Однако интересующая нас эпистемологическая проблема выходит, несомненно, за рамки подхода с позиций наглядности по двум дополняющим друг друга причинам.

1. Прежде всего, совершенно очевидно, что вращение — просто повод для понятия спина. Лучшее свидетельство этому в том, что он очень просто выражается количественно. Если бы речь шла о реальном вращении, образ которого заимствуется в исключительно богатой области вращений в реальном мире, то пришлось бы обратиться к большему числу квантов и они были бы более высоких порядков. Далее, спин находит свое оправдание в композициях. В отношении к отдельному электрону это понятие не имеет смысла. Спин, следовательно, мыслим, но ни в коем случае не воображаем.

2. На уровне воображения ни вращение электрона, ни сам электрон смысла не имеют. Не следует забывать, что процесс воображения непосредственно связан с сетчаткой, а не с чем-то мистическим и всемогущим.

Об этом остроумно писал Жан Перрен63. Воображение не в состоянии вывести нас из сферы чувства. Было бы напрасным соединять число с образом объекта, чтобы обозначить тем самым его малость: воображение не следует его математическому уклону. Но мыслить иначе, чем математически, мы не можем; из самого факта слабости и ограниченности чувственного воображения мы переходим в область чистой мысли, где объекты обладают реальностью лишь в их отношениях. Вот где человеческий предел воображаемой реальности, иначе говоря, предел определения реального с помощью воображения.

Мы мыслим о микрофеномене, вовсе не опираясь на реалистское ядро понятия электрона; мы “управляем” микроявлением не при помощи этого реалистского ядра, но скорее при помощи той идеалистической атмосферы, которая его окружает. Реалистское мнение не особенно считается с двойственностью идеи субстанции, о которой, ссылаясь на Ренувье, мы говорили во Введении.
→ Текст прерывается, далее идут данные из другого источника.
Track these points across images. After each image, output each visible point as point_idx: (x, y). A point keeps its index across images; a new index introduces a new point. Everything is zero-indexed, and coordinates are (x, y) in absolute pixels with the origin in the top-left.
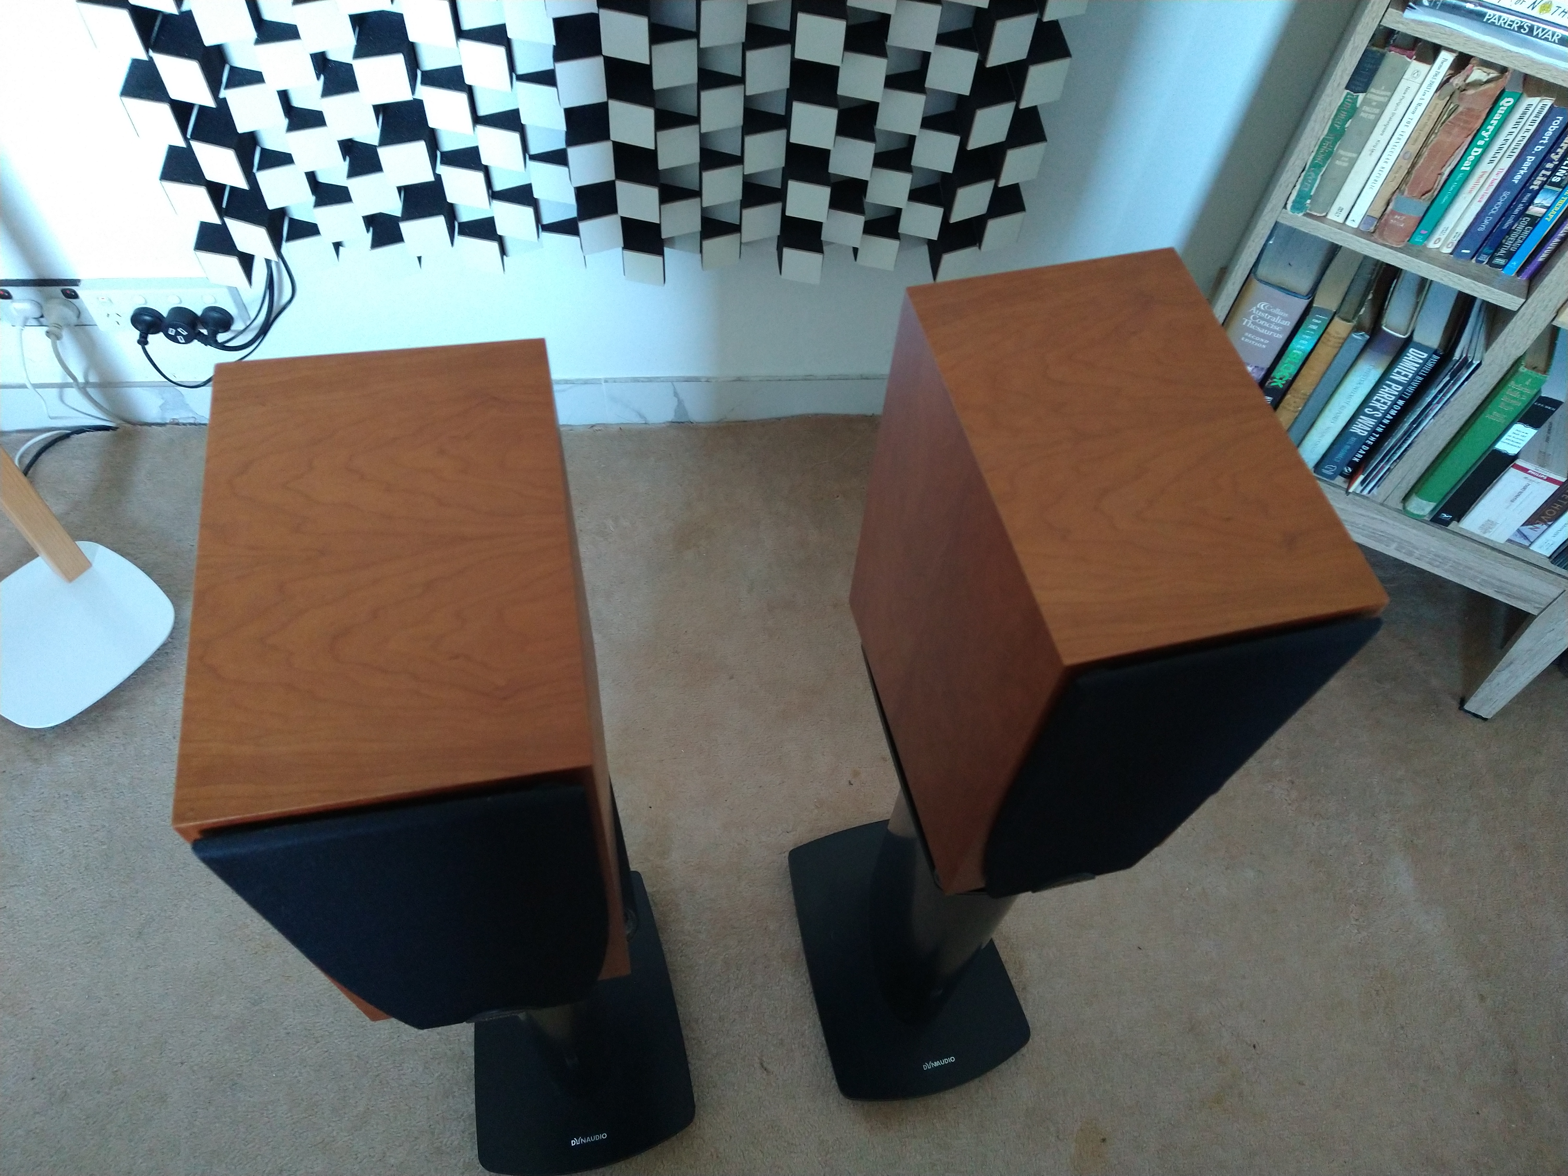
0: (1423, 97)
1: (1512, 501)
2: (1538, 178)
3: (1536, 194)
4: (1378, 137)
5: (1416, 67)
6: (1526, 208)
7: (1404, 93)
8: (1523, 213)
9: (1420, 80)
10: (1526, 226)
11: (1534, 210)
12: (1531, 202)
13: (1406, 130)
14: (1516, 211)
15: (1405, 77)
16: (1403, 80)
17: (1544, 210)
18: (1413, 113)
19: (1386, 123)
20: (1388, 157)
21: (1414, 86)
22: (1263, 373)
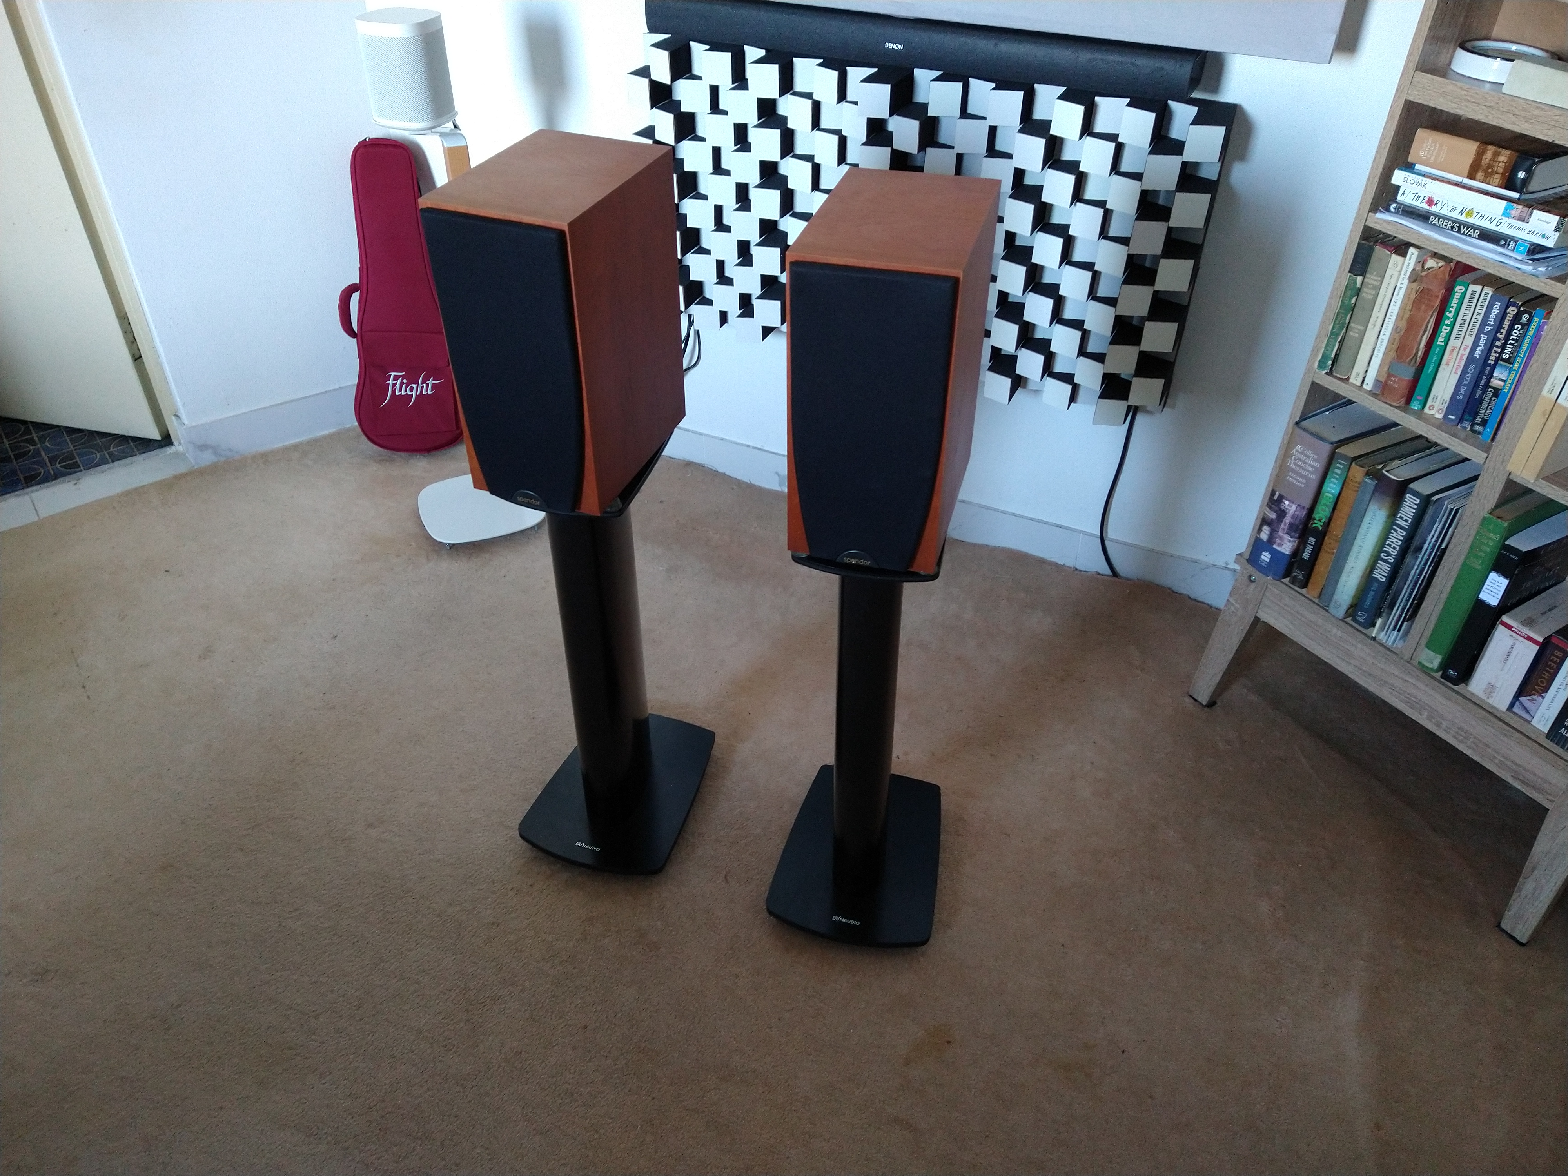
0: (1403, 282)
1: (1505, 662)
2: (1492, 354)
3: (1493, 368)
4: (1377, 314)
5: (1395, 258)
6: (1489, 381)
7: (1390, 280)
8: (1487, 385)
9: (1398, 269)
10: (1492, 396)
11: (1495, 382)
12: (1491, 375)
13: (1395, 309)
14: (1482, 383)
15: (1389, 266)
16: (1388, 269)
17: (1502, 383)
18: (1398, 294)
19: (1380, 303)
20: (1386, 331)
21: (1396, 274)
22: (1305, 512)
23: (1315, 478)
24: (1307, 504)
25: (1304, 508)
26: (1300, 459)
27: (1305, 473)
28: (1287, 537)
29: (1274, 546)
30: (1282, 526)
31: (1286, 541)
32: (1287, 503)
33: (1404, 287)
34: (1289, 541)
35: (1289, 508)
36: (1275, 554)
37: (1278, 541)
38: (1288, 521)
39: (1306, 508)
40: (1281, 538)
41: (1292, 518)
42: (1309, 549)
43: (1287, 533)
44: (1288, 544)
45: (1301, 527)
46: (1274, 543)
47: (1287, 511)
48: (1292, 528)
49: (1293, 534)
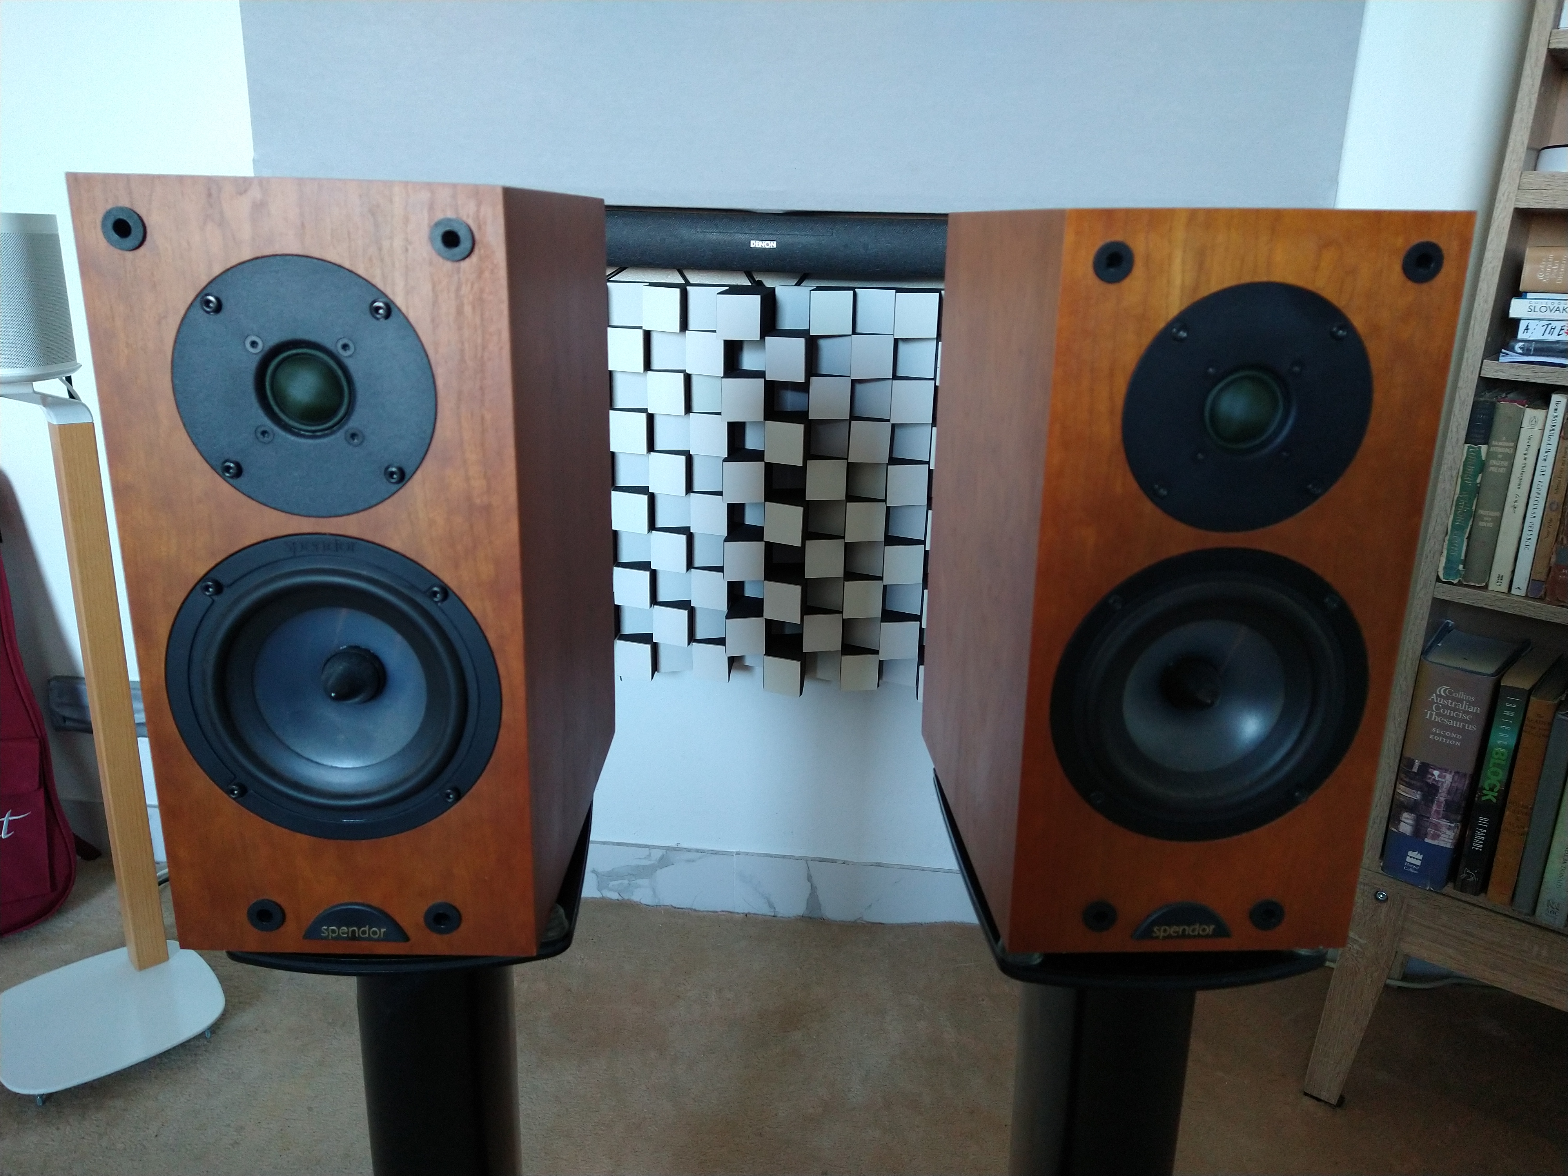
0: (1550, 442)
4: (1516, 491)
5: (1531, 414)
7: (1528, 442)
9: (1540, 425)
13: (1543, 480)
15: (1523, 425)
16: (1523, 429)
18: (1545, 460)
19: (1519, 475)
20: (1535, 511)
21: (1537, 434)
22: (1467, 782)
23: (1474, 729)
24: (1468, 768)
25: (1465, 775)
26: (1446, 707)
27: (1459, 725)
28: (1444, 823)
29: (1426, 840)
30: (1435, 807)
31: (1444, 829)
32: (1436, 773)
33: (1553, 448)
34: (1449, 828)
35: (1440, 779)
36: (1430, 852)
37: (1431, 831)
38: (1442, 799)
39: (1468, 776)
40: (1436, 826)
41: (1449, 792)
42: (1480, 836)
43: (1445, 817)
44: (1448, 832)
45: (1463, 804)
46: (1426, 835)
47: (1440, 784)
48: (1450, 809)
49: (1453, 817)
Между тем к объекту микрофизики, быть может, больше, чем к чему-либо еще, эта двойственность имеет непосредственное отношение. Остановимся на этом вкратце. Подготавливая свои эксперименты, физика начинает, конечно, с реальности здравого смысла, как это отметил Мейерсон. В частности, физик называет свои инструменты так же, как называет стол. Однако после того, как пробуждается его мышление, все резко меняется. То, что производится инструментально (электрон, поле, поток и т. д.), теперь рассматривается теоретическим мышлением как логический субъект, а вовсе не субстанциально. Если же какие-то субстанциальные остатки остаются, то они должны быть устранены; они свидетельствуют о наивном реализме, подлежащем искоренению. Мейерсон нам может возразить, что этот стойкий реализм, или, как он говорит, “эта стоглавая гидра с ее неистребимой способностью возрождать свои головы, когда нам кажется, что мы их отрубили”64, является одной из самых характерных черт человеческого мышления. Однако какая-то странная одержимость толкает тем не менее исследователя снова и снова к уничтожению этой возрождающейся гидры. Какие духовные предчувствия заставляют нас сублимировать реалистские понятия? Почему у нас есть потребность изменить статус реального? Ведь реалистская функция должна быть стабильной более, чем что-либо; субстанциалистское объяснение должно сохранять свой постоянный характер. А на самом деле эта функция становится все более и более подвижной. Никогда еще наука не имела такого пренебрежения к тем “существам”, к тем видам объектов, которые она порождает. Она отказывается от них при малейших затруднениях.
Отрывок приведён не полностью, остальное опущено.